### EXERCISE DESCRIPTION
Your reply should consist only of the lines from the one holding "做同样的事情！ 如果您知道自己会很想看到源上发" to the last line of the data below, written out exactly and without pictures.

(DATA TO PROCESS)

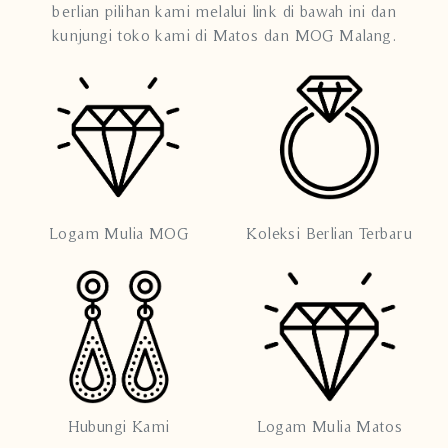
berlian pilihan kami melalui link di bawah ini dan
kunjungi toko kami di Matos dan MOG Malang.
Logam Mulia MOG
Koleksi Berlian Terbaru
Hubungi Kami
Logam Mulia Matos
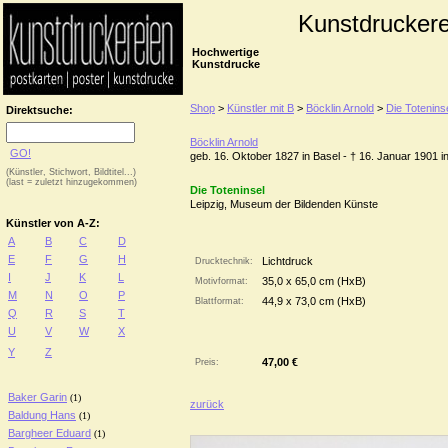
Kunstdruckere
Hochwertige
Kunstdrucke
Shop
>
Künstler mit B
>
Böcklin Arnold
>
Die Totenins
Direktsuche:
Böcklin Arnold
GO!
geb. 16. Oktober 1827 in Basel - † 16. Januar 1901 i
(Künstler, Stichwort, Bildtitel...)
(last = zuletzt hinzugekommen)
Die Toteninsel
Leipzig, Museum der Bildenden Künste
Künstler von A-Z:
A
B
C
D
E
F
G
H
Lichtdruck
Drucktechnik:
I
J
K
L
35,0 x 65,0 cm (HxB)
Motivformat:
M
N
O
P
44,9 x 73,0 cm (HxB)
Blattformat:
Q
R
S
T
U
V
W
X
Y
Z
47,00 €
Preis:
Baker Garin
(1)
zurück
Baldung Hans
(1)
Bargheer Eduard
(1)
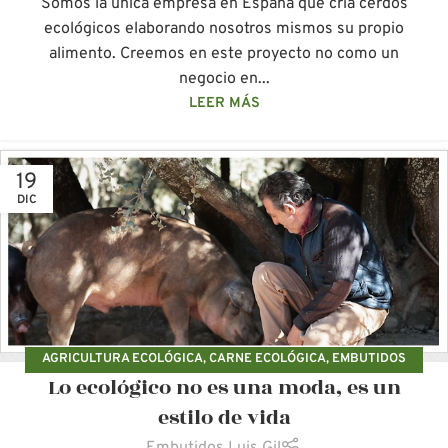
Somos la única empresa en España que cría cerdos
ecológicos elaborando nosotros mismos su propio
alimento. Creemos en este proyecto no como un
negocio en...
LEER MÁS
19
DIC
AGRICULTURA ECOLÓGICA
,
CARNE ECOLÓGICA
,
EMBUTIDOS
Lo ecológico no es una moda, es un
ECOLÓGICOS
,
MEDIO AMBIENTE
,
PRODUCCIÓN ECOLÓGICA
estilo de vida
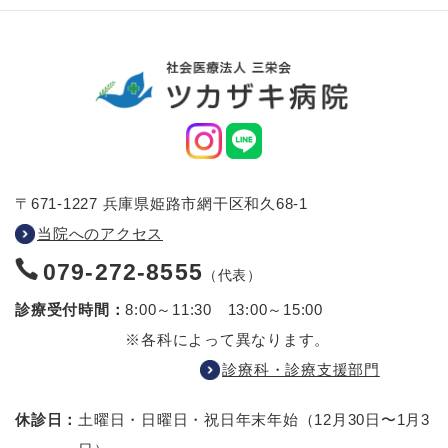
〒671-1227 兵庫県姫路市網干区和久68-1
当院へのアクセス
079-272-8555
（代表）
診療受付時間：
8:00～11:30 13:00～15:00
※各科によって異なります。
診療科・診療支援部門
休診日：
土曜日・日曜日・祝日
年末年始（12月30日〜1月3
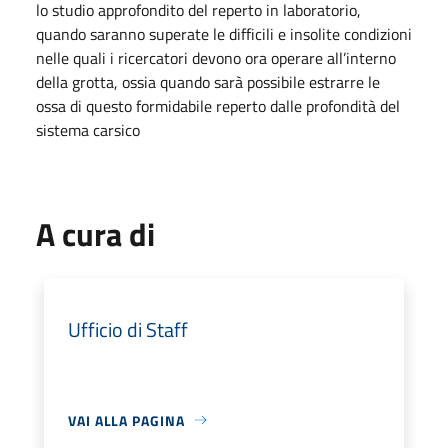
lo studio approfondito del reperto in laboratorio,
quando saranno superate le difficili e insolite condizioni
nelle quali i ricercatori devono ora operare all’interno
della grotta, ossia quando sarà possibile estrarre le
ossa di questo formidabile reperto dalle profondità del
sistema carsico
A cura di
Ufficio di Staff
VAI ALLA PAGINA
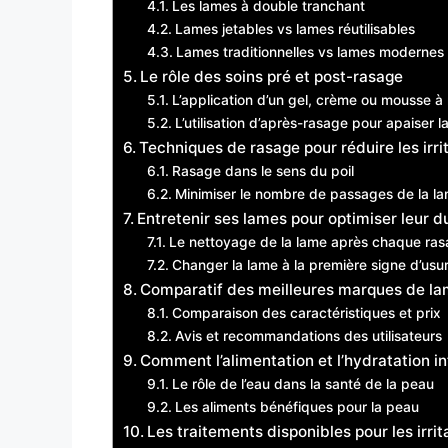
Les lames à double tranchant
Lames jetables vs lames réutilisables
Lames traditionnelles vs lames modernes
Le rôle des soins pré et post-rasage
L’application d’un gel, crème ou mousse à 
L’utilisation d’après-rasage pour apaiser l
Techniques de rasage pour réduire les irr
Rasage dans le sens du poil
Minimiser le nombre de passages de la l
Entretenir ses lames pour optimiser leur d
Le nettoyage de la lame après chaque ra
Changer la lame à la première signe d’usu
Comparatif des meilleures marques de la
Comparaison des caractéristiques et prix
Avis et recommandations des utilisateurs
Comment l’alimentation et l’hydratation in
Le rôle de l’eau dans la santé de la peau
Les aliments bénéfiques pour la peau
Les traitements disponibles pour les irri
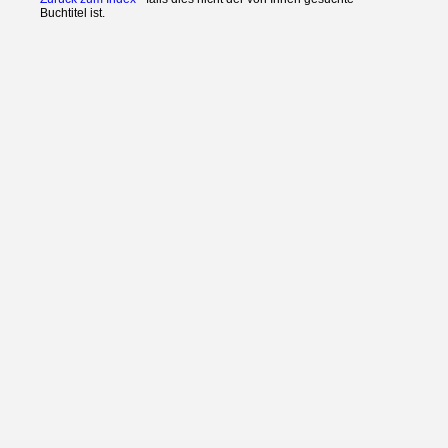
Buchtitel ist.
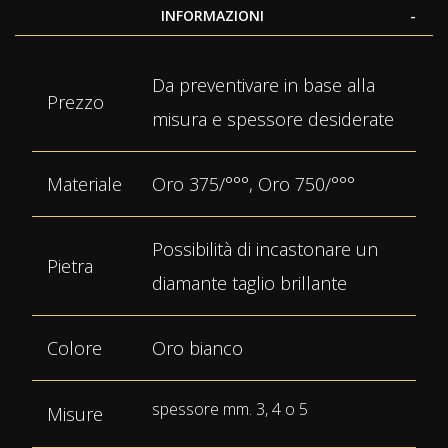
INFORMAZIONI
Maggiori
Da preventivare in base alla
Informazioni
Prezzo
misura e spessore desiderate
Materiale
Oro 375/°°°, Oro 750/°°°
Possibilità di incastonare un
Pietra
diamante taglio brillante
Colore
Oro bianco
spessore mm. 3, 4 o 5
Misure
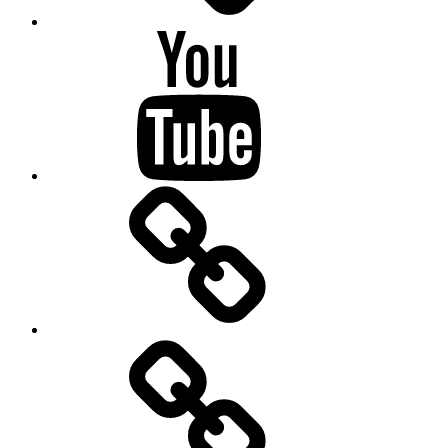
Youtube
wissenswert
Kontakt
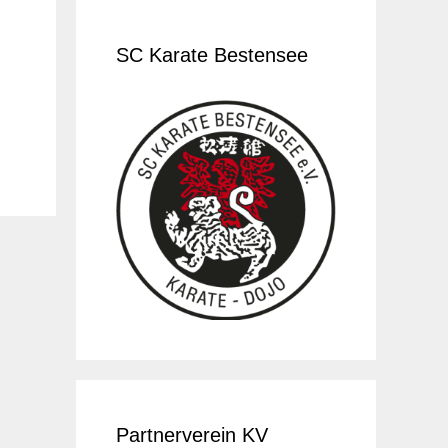
SC Karate Bestensee
Partnerverein KV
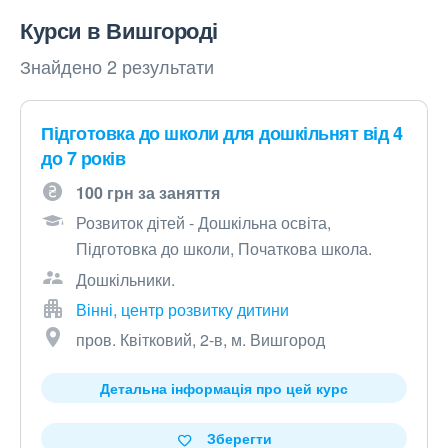
Курси в Вишгороді
Знайдено 2 результати
Підготовка до школи для дошкільнят від 4
до 7 років
100 грн за заняття
Розвиток дітей - Дошкільна освіта,
Підготовка до школи, Початкова школа.
Дошкільники.
Вінні, центр розвитку дитини
пров. Квітковий, 2-в, м. Вишгород
Детальна інформація про цей курс
Зберегти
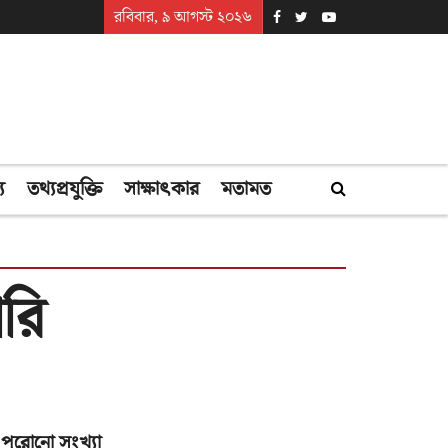
রবিবার, ৯ আগস্ট ২০২৬
্য
তথ্যপ্রযুক্তি
সাক্ষাৎকার
মতামত
ারি
পুরোনো সংখ্যা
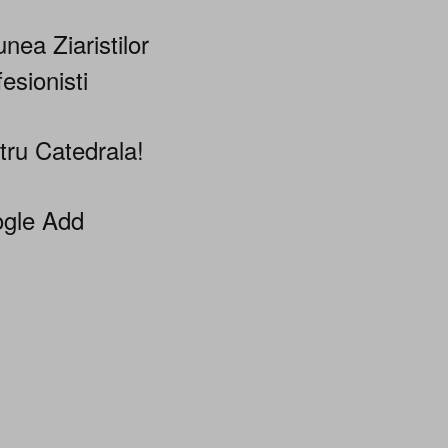
nea Ziaristilor
esionisti
tru Catedrala!
gle Add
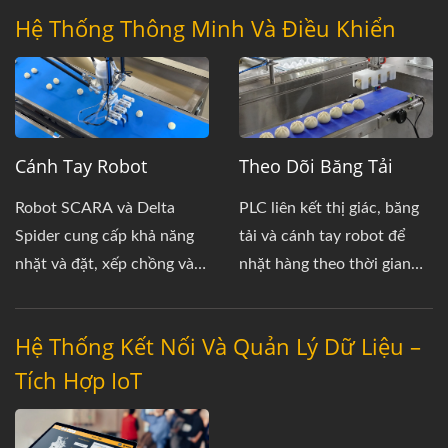
Hệ Thống Thông Minh Và Điều Khiển
Cánh Tay Robot
Theo Dõi Băng Tải
Robot SCARA và Delta
PLC liên kết thị giác, băng
Spider cung cấp khả năng
tải và cánh tay robot để
nhặt và đặt, xếp chồng và
nhặt hàng theo thời gian
chia phần nhanh chóng,
thực, cho phép một dây
chính xác cho sản xuất
chuyền sản xuất tự động
Hệ Thống Kết Nối Và Quản Lý Dữ Liệu –
thực phẩm.
tốc độ cao.
Tích Hợp IoT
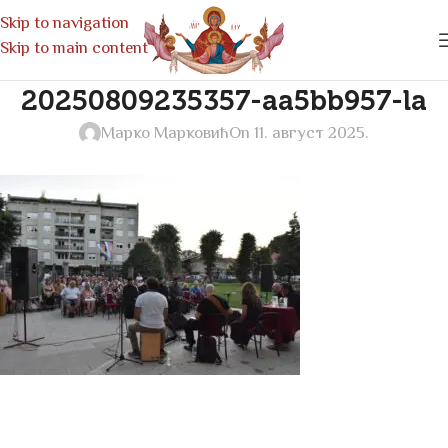
Skip to navigation
Skip to main content
20250809235357-aa5bb957-la
Марко Марковић
On 11. август 2025.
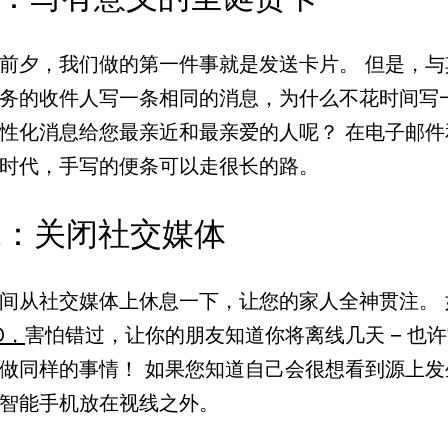
前夕，我们做的第一件事就是发送卡片。 但是，与
务的收件人写一条相同的消息，为什么不花时间写
性化消息给您最亲近和最亲爱的人呢？ 在电子邮件
时代，手写的便条可以走很长的路。
2：关闭社交媒体
间从社交媒体上休息一下，让您的家人全神贯注。 
O，
害怕错过，让你的朋友知道你将离线几天 – 也
做同样的事情！ 如果您知道自己会很想看到源上发
智能手机放在视线之外。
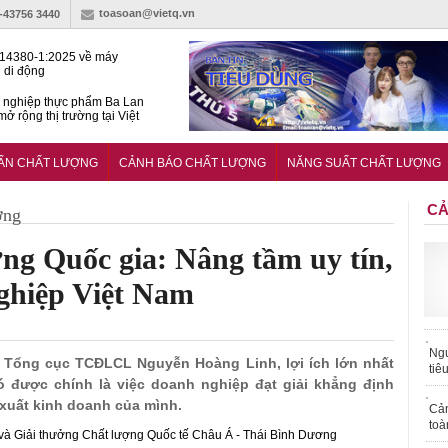
toasoan@vietq.vn
)-43756 3440
14380-1:2025 về máy
 di động
 nghiệp thực phẩm Ba Lan
ở rộng thị trường tại Việt
huẩn quốc gia hỗ trợ doanh
 chinh phục thị trường halal
UẨN CHẤT LƯỢNG
CẢNH BÁO CHẤT LƯỢNG
NĂNG SUẤT CHẤT LƯỢNG
CẢ
ợng
ng Quốc gia: Nâng tầm uy tín,
ghiệp Việt Nam
Ngư
g Tổng cục TCĐLCL Nguyễn Hoàng Linh, lợi ích lớn nhất
tiê
được chính là việc doanh nghiệp đạt giải khẳng định
 xuất kinh doanh của mình.
Cả
toà
 và Giải thưởng Chất lượng Quốc tế Châu Á - Thái Bình Dương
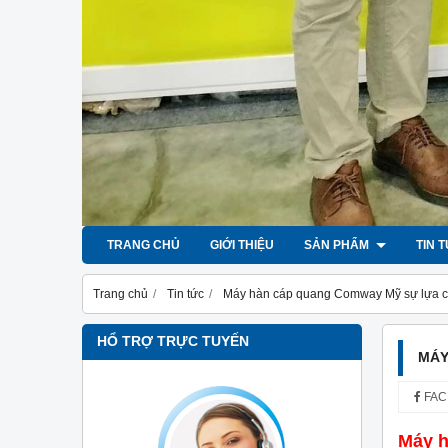
TRANG CHỦ
GIỚI THIỆU
SẢN PHẨM
TIN 
Trang chủ
Tin tức
Máy hàn cáp quang Comway Mỹ sự lựa c
HỔ TRỢ TRỰC TUYẾN
MÁY
FAC
Máy 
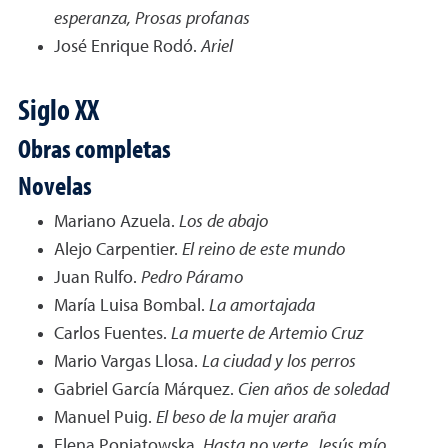
esperanza, Prosas profanas
José Enrique Rodó.
Ariel
Siglo XX
Obras completas
Novelas
Mariano Azuela.
Los de abajo
Alejo Carpentier.
El reino de este mundo
Juan Rulfo.
Pedro Páramo
María Luisa Bombal.
La amortajada
Carlos Fuentes.
La muerte de Artemio Cruz
Mario Vargas Llosa.
La ciudad y los perros
Gabriel García Márquez.
Cien años de soledad
Manuel Puig.
El beso de la mujer araña
Elena Poniatowska.
Hasta no verte, Jesús mío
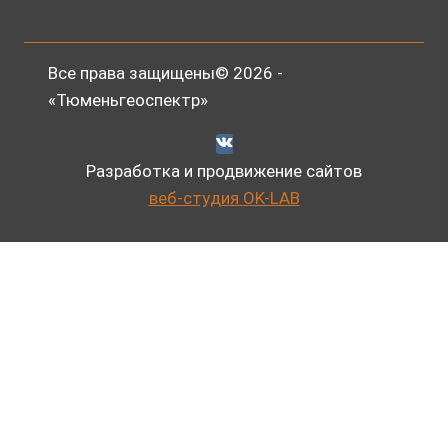
Все права защищены© 2026 -
«Тюменьгеоспектр»
Разработка и продвижение сайтов
веб-студия OK-LAB
Главная
Развернуть
Сервис и оборудование
дочернее
Развернуть
Услуги
меню
дочернее
ГТИ при бурении скважин
меню
ГеоМодуль
Контроль цементирования скважин
Интерпретация данных ГИС, ГДИ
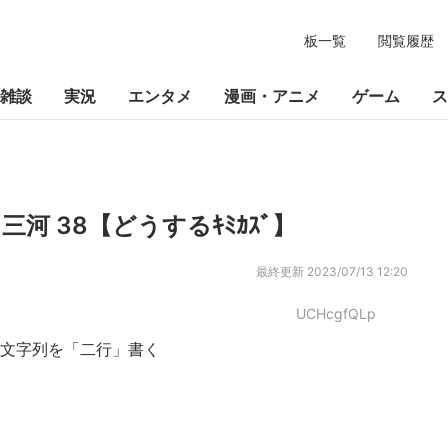
板一覧
閲覧履歴
雑談
実況
エンタメ
漫画・アニメ
ゲーム
ス
三河 38【どうするｷﾐｶｽﾞ】
最終更新
2023/07/13 12:20
UCHcgfQLp
の文字列を「二行」書く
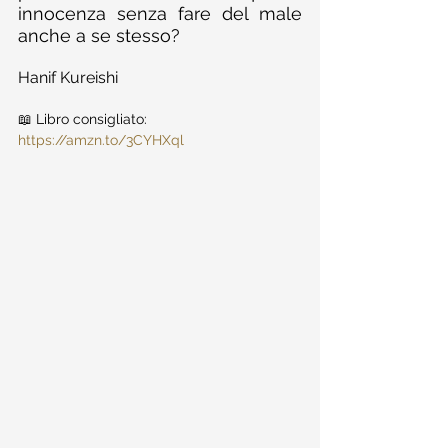
innocenza senza fare del male 
anche a se stesso?
Hanif Kureishi
📖 Libro consigliato: 
https://amzn.to/3CYHXql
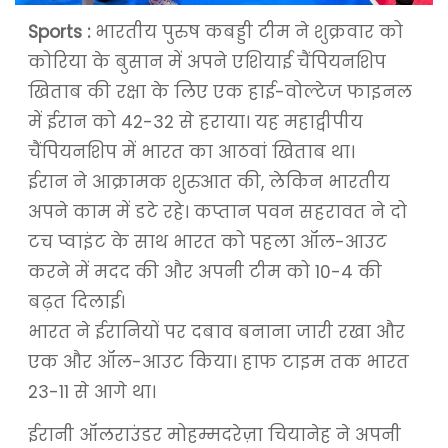
Sports :
भारतीय पुरुष कबड्डी टीम ने शुक्रवार को
कोरिया के बुसान में अपने एशियाई चैंपियनशिप
खिताब की रक्षा के लिए एक हाई-वोल्टेज फाइनल
में ईरान को 42-32 से हराया। यह महाद्वीपीय
चैंपियनशिप में भारत का आठवां खिताब था।
ईरान ने आक्रामक शुरुआत की, लेकिन भारतीय
अपने काम में डटे रहे। कप्तान पवन सहरावत ने दो
टच प्वाइंट के साथ भारत को पहला ऑल-आउट
करने में मदद की और अपनी टीम को 10-4 की
बढ़त दिलाई।
भारत ने ईरानियों पर दबाव बनाना जारी रखा और
एक और ऑल-आउट किया। हाफ टाइम तक भारत
23-11 से आगे था।
ईरानी ऑलराउंडर मोहम्मदरेज़ा चियानेह ने अपनी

(End DATA TO PROCESS)

### ANSWER TO THIS PROBLEM
做同样的事情！ 如果您知道自己会很想看到源上发
智能手机放在视线之外。
toasoan@vietq.vn
)-43756 3440
14380-1:2025 về máy
 di động
 nghiệp thực phẩm Ba Lan
ở rộng thị trường tại Việt
huẩn quốc gia hỗ trợ doanh
 chinh phục thị trường halal
UẨN CHẤT LƯỢNG
CẢNH BÁO CHẤT LƯỢNG
NĂNG SUẤT CHẤT LƯỢNG
CẢ
ợng
ng Quốc gia: Nâng tầm uy tín,
ghiệp Việt Nam
Ngư
g Tổng cục TCĐLCL Nguyễn Hoàng Linh, lợi ích lớn nhất
tiê
được chính là việc doanh nghiệp đạt giải khẳng định
 xuất kinh doanh của mình.
Cả
toà
 và Giải thưởng Chất lượng Quốc tế Châu Á - Thái Bình Dương
TRANG CHỦ
GIỚI THIỆU
SẢN PHẨM
TIN 
Trang chủ
Tin tức
Máy hàn cáp quang Comway Mỹ sự lựa c
HỔ TRỢ TRỰC TUYẾN
MÁY
FAC
Máy 
esperanza, Prosas profanas
José Enrique Rodó.
Ariel
Siglo XX
Obras completas
Novelas
Mariano Azuela.
Los de abajo
Alejo Carpentier.
El reino de este mundo
Juan Rulfo.
Pedro Páramo
María Luisa Bombal.
La amortajada
Carlos Fuentes.
La muerte de Artemio Cruz
Mario Vargas Llosa.
La ciudad y los perros
Gabriel García Márquez.
Cien años de soledad
Manuel Puig.
El beso de la mujer araña
Elena Poniatowska.
Hasta no verte, Jesús mío
Все права защищены© 2026 -
«Тюменьгеоспектр»
Разработка и продвижение сайтов
веб-студия OK-LAB
Главная
Развернуть
Сервис и оборудование
дочернее
Развернуть
Услуги
меню
дочернее
ГТИ при бурении скважин
меню
ГеоМодуль
Контроль цементирования скважин
Интерпретация данных ГИС, ГДИ
板一覧
閲覧履歴
雑談
実況
エンタメ
漫画・アニメ
ゲーム
ス
三河 38【どうするｷﾐｶｽﾞ】
最終更新
2023/07/13 12:20
UCHcgfQLp
の文字列を「二行」書く
innocenza senza fare del male 
anche a se stesso?
Hanif Kureishi
📖 Libro consigliato: 
https://amzn.to/3CYHXql
Sports :
भारतीय पुरुष कबड्डी टीम ने शुक्रवार को
कोरिया के बुसान में अपने एशियाई चैंपियनशिप
खिताब की रक्षा के लिए एक हाई-वोल्टेज फाइनल
में ईरान को 42-32 से हराया। यह महाद्वीपीय
चैंपियनशिप में भारत का आठवां खिताब था।
ईरान ने आक्रामक शुरुआत की, लेकिन भारतीय
अपने काम में डटे रहे। कप्तान पवन सहरावत ने दो
टच प्वाइंट के साथ भारत को पहला ऑल-आउट
करने में मदद की और अपनी टीम को 10-4 की
बढ़त दिलाई।
भारत ने ईरानियों पर दबाव बनाना जारी रखा और
एक और ऑल-आउट किया। हाफ टाइम तक भारत
23-11 से आगे था।
ईरानी ऑलराउंडर मोहम्मदरेज़ा चियानेह ने अपनी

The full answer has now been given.